▸ THE PROBLEM
Using the data beneath, show every line that includes the word "lines".

· · · · ·

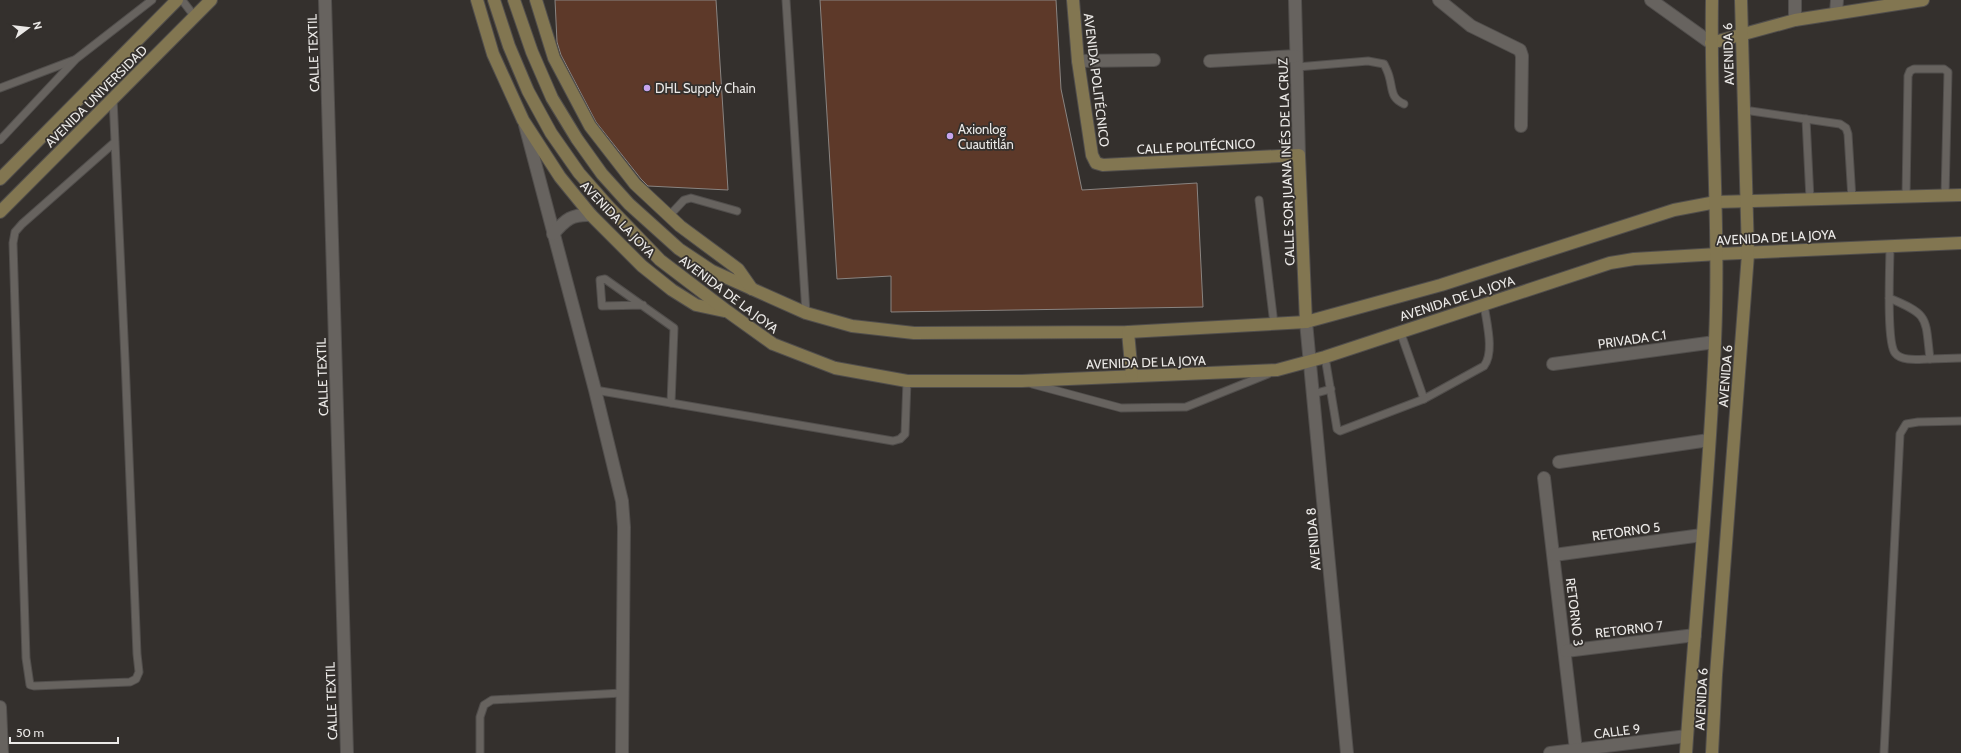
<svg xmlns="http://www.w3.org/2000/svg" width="1961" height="753" font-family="Cabin,sans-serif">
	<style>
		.building { fill: #5d3929; stroke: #898481 }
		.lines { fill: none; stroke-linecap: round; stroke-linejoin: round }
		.lane-casing { stroke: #514e4c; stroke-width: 9 }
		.street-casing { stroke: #514e4c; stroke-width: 14 }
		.secondary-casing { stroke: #514e4c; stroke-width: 14 }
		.lane { stroke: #67635f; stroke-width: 7 }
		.street { stroke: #67635f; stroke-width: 12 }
		.secondary { stroke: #827651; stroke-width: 12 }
		.poi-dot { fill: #c7a6ef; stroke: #34302d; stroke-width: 1.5 }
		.labels { text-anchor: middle; stroke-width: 3.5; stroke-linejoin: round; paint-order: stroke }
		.street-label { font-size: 13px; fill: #ebe9e7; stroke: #34302d }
		.poi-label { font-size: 13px; fill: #ebe9e7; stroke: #34302d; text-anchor: start }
	</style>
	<rect width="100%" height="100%" fill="#34302d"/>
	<!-- building -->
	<g class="building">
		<polygon points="555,0 716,0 728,190 648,186 641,179 596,122 561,55 557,42"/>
		<polygon points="820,0 1056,0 1061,89 1082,190 1197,183 1203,307 891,312 891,276 837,279"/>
	</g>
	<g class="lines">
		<defs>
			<g id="lane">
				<polyline points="182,0 195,17"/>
				<polyline points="786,0 806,313"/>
				<path d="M1297,67l71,-6 16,3c2,4 4,8 5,12 4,13 1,22 15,28"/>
				<polyline points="0,88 74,60"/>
				<path d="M113,98c9,185 17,371 24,556l2,18 -3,7 -6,3 -96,4 -4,-1 -4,-27 -13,-415 2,-11 7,-8 93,-82"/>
				<polyline points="1744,110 1840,124 1846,128 1848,134 1852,199"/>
				<polyline points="1806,119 1810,199"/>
				<polyline points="0,140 76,59 152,0"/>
				<polyline points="1906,197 1908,76 1910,71 1914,69 1944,69 1948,72 1945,196"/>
				<polyline points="1259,200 1274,324"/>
				<polyline points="669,216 684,200 691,198 737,211"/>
				<path d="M1889,298c41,17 36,19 41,61 -10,0 -28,3 -35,-6 -9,-11 -5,-89 -5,-107"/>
				<polyline points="643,305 602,306 600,280 605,279 674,328 671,403"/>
				<path d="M1400,331l24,68 60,-33c11,-14 2,-45 0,-62"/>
				<polyline points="1325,357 1337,429 1340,431 1424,399"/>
				<polyline points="1930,359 1961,358"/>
				<polyline points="1032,384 1121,408 1186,407 1268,374"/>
				<polyline points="595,390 893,441 900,439 905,434 907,381"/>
				<polyline points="1313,394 1331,389"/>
				<polyline points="480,753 480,717 484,705 492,700 622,693"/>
				<polyline points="1884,753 1900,434 1906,424 1918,422 1961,421"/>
			</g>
			<g id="street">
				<polyline points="325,0 347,753"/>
				<polyline points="1295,0 1299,155"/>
				<polyline points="1439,0 1471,26 1520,50 1522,56 1521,126"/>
				<polyline points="1651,0 1711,43"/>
				<polyline points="1836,13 1837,0"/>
				<polyline points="1795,20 1795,0"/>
				<polyline points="1078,61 1154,60"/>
				<polyline points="1210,61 1296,56"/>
				<polyline points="525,125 595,390 622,501 624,527 622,753"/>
				<path d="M553,234c13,-15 19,-20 38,-19"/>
				<polyline points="1306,322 1347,753"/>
				<polyline points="1553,364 1715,342"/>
				<polyline points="1559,462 1709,440"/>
				<polyline points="1544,478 1576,750"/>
				<polyline points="1554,555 1702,535"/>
				<polyline points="1566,651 1695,635"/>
				<polyline points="0,707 2,753"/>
				<polyline points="1550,753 1687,736"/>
			</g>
			<g id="secondary">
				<polyline points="477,0 493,54 523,120 560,177 591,215 642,266 672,290 696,305 724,311"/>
				<polyline points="494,0 509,46 528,91 551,133 579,173 608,206 660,260 727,311 773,344 835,368 907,381 1022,381 1277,370 1325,357 1610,263 1634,259 1718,254 1961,243"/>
				<polyline points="514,0 532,52 552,98 577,139 602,174 629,204 679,249 712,271 806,313 852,326 914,333 1128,332 1306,322 1441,285 1674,210 1716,202 1961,195"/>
				<polyline points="536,0 554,58 590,126 635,184 680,226 738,269 752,289"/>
				<polyline points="1073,0 1078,61 1092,155 1096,163 1103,165 1299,155 1306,322"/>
				<polyline points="1711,43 1795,20 1923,0"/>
				<polyline points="0,179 177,0"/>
				<polyline points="0,212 211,0"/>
				<polyline points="1128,332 1132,376"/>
				<path d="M1686,753c9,-137 24,-275 29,-412 5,-114 -5,-227 -3,-341"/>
				<polyline points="1712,753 1716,675 1748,254 1741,0"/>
			</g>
		</defs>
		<!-- lane casing -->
		<use href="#lane" class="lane-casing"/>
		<!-- street casing -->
		<use href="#street" class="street-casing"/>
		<!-- secondary casing -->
		<use href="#secondary" class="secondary-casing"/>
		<!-- lane -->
		<use href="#lane" class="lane"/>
		<!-- street -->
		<use href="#street" class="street"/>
		<!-- secondary -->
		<use href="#secondary" class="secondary"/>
	</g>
	<!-- markers -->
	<g class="poi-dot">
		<circle cx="647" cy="88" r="4"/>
		<circle cx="950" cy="136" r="4"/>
	</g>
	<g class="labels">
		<!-- street labels -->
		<g class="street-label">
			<text transform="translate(313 53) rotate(-92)" y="5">CALLE TEXTIL</text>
			<text transform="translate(1728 54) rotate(-92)" y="5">AVENIDA 6</text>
			<text transform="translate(1097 80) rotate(83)" y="5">AVENIDA POLITÉCNICO</text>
			<text transform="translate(96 96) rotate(-45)" y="5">AVENIDA UNIVERSIDAD</text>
			<text transform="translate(1196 146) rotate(-3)" y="5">CALLE POLITÉCNICO</text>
			<text transform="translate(1286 162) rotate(-92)" y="5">CALLE SOR JUANA INÉS DE LA CRUZ</text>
			<text transform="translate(618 219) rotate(46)" y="5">AVENIDA LA JOYA</text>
			<text transform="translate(1776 237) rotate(-3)" y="5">AVENIDA DE LA JOYA</text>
			<text transform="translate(729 294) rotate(37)" y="5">AVENIDA DE LA JOYA</text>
			<text transform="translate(1457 298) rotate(-18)" y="5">AVENIDA DE LA JOYA</text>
			<text transform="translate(1632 339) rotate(-8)" y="5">PRIVADA C.1</text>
			<text transform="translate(1146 362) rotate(-2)" y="5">AVENIDA DE LA JOYA</text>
			<text transform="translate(1725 376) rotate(-86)" y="5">AVENIDA 6</text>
			<text transform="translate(322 377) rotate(-92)" y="5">CALLE TEXTIL</text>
			<text transform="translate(1626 531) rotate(-8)" y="5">RETORNO 5</text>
			<text transform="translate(1313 539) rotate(-95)" y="5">AVENIDA 8</text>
			<text transform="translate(1575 612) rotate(83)" y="5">RETORNO 3</text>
			<text transform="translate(1629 629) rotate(-7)" y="5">RETORNO 7</text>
			<text transform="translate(1701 699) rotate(-87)" y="5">AVENIDA 6</text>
			<text transform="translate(331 701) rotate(-92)" y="5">CALLE TEXTIL</text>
			<text transform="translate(1617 731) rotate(-7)" y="5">CALLE 9</text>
		</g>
		<!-- poi labels -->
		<g class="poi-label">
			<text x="655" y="93">DHL Supply Chain</text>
			<text x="958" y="134">Axionlog<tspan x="958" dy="15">Cuautitlán</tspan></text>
		</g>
	</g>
	<!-- north arrow -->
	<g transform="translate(28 28) rotate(75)" stroke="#34302d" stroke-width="3" paint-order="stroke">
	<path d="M0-3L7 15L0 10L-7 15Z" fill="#ebe9e7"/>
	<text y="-6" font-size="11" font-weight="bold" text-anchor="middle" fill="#ebe9e7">N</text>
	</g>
	<!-- scale -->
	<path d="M10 737v6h108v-6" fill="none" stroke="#ebe9e7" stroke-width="2"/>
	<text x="16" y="737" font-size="12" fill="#ebe9e7" stroke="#34302d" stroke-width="3" paint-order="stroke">50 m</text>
</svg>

· · · · ·

▸ COMPLETED EXERCISE
		.lines { fill: none; stroke-linecap: round; stroke-linejoin: round }
	<g class="lines">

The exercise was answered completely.